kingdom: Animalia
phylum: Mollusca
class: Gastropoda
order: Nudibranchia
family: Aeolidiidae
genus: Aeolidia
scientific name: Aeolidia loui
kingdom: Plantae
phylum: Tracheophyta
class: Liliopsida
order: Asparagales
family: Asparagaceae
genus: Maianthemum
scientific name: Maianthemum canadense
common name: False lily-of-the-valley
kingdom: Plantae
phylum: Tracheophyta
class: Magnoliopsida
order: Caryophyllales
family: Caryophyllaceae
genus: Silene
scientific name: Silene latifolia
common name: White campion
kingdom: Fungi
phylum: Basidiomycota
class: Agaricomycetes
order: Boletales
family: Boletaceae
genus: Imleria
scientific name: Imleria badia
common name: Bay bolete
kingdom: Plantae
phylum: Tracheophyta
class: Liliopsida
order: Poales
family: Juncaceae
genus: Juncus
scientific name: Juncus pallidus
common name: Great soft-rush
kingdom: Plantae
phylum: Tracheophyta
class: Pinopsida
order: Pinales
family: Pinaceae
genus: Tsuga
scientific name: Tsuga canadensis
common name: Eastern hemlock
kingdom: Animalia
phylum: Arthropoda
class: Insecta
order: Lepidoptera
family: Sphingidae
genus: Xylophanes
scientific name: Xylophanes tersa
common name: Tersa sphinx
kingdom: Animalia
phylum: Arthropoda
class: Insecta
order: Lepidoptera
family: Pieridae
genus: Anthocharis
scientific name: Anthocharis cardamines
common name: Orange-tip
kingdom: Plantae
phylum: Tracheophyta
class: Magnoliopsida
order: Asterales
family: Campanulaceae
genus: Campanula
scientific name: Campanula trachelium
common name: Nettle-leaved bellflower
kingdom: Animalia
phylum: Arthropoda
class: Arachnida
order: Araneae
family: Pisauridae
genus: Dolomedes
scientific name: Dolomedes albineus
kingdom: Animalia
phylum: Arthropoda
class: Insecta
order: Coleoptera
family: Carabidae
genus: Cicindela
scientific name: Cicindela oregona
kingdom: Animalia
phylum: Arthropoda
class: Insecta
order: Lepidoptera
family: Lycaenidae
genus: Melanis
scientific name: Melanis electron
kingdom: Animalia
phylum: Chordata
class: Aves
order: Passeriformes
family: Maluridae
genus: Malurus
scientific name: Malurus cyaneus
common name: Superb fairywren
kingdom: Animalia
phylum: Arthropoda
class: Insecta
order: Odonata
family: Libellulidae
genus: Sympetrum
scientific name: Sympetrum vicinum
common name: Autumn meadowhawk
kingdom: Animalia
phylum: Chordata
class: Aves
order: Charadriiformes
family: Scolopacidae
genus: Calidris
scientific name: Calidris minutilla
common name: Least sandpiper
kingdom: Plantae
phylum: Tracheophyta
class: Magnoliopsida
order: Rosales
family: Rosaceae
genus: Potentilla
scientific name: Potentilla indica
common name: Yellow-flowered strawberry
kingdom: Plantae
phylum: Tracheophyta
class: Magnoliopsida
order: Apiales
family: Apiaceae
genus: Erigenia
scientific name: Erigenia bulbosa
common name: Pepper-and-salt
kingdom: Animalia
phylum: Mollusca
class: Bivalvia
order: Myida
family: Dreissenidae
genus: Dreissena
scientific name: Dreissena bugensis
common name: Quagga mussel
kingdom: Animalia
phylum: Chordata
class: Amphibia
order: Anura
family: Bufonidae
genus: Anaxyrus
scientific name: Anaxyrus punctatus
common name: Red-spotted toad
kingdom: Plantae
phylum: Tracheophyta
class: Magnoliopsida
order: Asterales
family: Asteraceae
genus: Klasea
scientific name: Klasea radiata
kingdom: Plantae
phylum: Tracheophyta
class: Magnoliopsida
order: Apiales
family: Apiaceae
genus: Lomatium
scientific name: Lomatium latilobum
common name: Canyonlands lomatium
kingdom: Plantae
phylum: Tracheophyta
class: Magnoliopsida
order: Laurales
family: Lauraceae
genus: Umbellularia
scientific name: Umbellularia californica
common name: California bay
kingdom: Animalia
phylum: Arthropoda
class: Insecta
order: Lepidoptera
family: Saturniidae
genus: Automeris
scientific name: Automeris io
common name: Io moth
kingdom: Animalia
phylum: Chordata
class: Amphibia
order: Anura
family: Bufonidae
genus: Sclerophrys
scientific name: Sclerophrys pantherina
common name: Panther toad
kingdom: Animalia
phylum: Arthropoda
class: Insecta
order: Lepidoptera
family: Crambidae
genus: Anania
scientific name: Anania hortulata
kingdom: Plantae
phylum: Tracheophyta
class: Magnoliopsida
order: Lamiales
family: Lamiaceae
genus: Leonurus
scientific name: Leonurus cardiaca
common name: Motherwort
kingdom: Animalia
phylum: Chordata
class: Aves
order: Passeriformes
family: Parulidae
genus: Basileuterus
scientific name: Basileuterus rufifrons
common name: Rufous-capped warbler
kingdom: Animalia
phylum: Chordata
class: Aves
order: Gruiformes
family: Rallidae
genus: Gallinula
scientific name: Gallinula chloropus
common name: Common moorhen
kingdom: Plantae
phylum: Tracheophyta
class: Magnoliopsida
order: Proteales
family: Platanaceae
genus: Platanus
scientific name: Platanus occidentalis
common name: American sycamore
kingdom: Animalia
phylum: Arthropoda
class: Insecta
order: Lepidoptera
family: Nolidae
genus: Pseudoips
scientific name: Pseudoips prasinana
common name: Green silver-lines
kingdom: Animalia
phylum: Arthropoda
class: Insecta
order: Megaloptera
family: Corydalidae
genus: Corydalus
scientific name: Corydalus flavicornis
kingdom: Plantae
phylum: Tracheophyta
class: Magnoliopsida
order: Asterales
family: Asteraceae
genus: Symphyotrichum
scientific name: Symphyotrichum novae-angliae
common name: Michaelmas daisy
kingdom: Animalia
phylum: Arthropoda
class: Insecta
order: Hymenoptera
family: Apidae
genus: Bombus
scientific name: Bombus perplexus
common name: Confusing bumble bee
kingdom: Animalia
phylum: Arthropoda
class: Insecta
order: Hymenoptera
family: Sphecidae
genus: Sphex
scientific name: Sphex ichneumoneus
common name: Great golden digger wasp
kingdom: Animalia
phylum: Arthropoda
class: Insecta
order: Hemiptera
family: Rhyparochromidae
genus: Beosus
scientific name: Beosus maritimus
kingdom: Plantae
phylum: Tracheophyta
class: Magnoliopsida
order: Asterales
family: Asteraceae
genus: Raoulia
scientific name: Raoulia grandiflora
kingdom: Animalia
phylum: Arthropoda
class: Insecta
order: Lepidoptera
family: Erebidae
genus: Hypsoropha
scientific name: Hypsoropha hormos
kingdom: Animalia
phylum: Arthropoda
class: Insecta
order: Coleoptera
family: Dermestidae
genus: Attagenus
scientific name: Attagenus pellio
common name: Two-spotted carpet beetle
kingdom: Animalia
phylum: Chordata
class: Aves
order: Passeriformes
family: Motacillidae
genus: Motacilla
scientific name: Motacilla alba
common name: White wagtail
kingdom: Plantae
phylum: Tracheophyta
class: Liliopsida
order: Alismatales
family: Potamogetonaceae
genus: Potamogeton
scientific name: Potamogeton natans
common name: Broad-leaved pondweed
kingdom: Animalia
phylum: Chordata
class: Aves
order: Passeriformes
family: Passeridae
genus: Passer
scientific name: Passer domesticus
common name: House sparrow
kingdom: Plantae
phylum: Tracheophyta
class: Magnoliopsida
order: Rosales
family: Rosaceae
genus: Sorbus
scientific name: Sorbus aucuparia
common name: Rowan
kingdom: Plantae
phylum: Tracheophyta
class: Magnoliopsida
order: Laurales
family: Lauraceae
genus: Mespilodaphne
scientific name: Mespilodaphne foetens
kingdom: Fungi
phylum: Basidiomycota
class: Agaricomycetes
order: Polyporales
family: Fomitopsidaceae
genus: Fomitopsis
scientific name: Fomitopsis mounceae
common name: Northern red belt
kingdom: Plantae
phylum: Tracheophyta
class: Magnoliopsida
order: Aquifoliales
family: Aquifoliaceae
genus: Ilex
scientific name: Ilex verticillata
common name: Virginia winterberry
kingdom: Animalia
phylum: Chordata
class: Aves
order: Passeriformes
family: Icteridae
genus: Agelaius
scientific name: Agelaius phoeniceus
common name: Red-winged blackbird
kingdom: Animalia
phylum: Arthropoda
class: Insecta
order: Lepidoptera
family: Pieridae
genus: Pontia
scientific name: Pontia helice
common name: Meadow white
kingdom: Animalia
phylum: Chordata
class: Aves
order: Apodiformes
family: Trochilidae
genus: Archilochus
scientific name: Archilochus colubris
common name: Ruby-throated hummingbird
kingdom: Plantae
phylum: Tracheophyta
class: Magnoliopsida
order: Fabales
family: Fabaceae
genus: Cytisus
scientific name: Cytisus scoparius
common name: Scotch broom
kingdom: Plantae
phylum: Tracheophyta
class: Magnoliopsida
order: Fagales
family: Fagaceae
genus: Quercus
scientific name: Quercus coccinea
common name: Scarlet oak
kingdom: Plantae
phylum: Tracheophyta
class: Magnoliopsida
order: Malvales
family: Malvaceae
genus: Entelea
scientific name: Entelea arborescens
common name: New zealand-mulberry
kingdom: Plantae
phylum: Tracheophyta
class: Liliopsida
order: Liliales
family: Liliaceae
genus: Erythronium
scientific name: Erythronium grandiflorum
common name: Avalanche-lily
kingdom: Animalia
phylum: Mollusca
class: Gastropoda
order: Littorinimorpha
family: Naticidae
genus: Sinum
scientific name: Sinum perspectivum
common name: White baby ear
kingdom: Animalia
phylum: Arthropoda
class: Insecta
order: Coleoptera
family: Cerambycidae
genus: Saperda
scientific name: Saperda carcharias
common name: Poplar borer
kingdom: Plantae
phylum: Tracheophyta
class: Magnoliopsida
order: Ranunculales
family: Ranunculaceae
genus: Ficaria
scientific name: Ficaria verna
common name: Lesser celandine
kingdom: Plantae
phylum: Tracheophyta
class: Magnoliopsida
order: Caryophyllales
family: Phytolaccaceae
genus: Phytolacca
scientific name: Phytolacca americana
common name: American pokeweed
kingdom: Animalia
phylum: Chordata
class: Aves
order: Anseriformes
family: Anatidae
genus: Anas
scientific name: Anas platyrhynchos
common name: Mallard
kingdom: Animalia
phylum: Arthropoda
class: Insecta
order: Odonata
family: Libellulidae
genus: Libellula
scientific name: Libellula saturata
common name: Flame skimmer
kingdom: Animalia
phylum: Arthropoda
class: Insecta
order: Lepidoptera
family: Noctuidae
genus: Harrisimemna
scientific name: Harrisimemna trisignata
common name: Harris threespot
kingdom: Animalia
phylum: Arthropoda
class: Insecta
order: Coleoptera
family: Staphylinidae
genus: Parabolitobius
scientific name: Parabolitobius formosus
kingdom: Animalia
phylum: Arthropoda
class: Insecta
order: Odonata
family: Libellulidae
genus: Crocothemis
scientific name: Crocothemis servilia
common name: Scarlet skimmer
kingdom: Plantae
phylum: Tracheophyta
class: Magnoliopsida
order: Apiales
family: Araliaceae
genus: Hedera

════

Copy the material above word for word, from its first line through the line containing "common name: White campion", including both.

| ANSWER FOR THIS EXERCISE |
kingdom: Animalia
phylum: Mollusca
class: Gastropoda
order: Nudibranchia
family: Aeolidiidae
genus: Aeolidia
scientific name: Aeolidia loui
kingdom: Plantae
phylum: Tracheophyta
class: Liliopsida
order: Asparagales
family: Asparagaceae
genus: Maianthemum
scientific name: Maianthemum canadense
common name: False lily-of-the-valley
kingdom: Plantae
phylum: Tracheophyta
class: Magnoliopsida
order: Caryophyllales
family: Caryophyllaceae
genus: Silene
scientific name: Silene latifolia
common name: White campion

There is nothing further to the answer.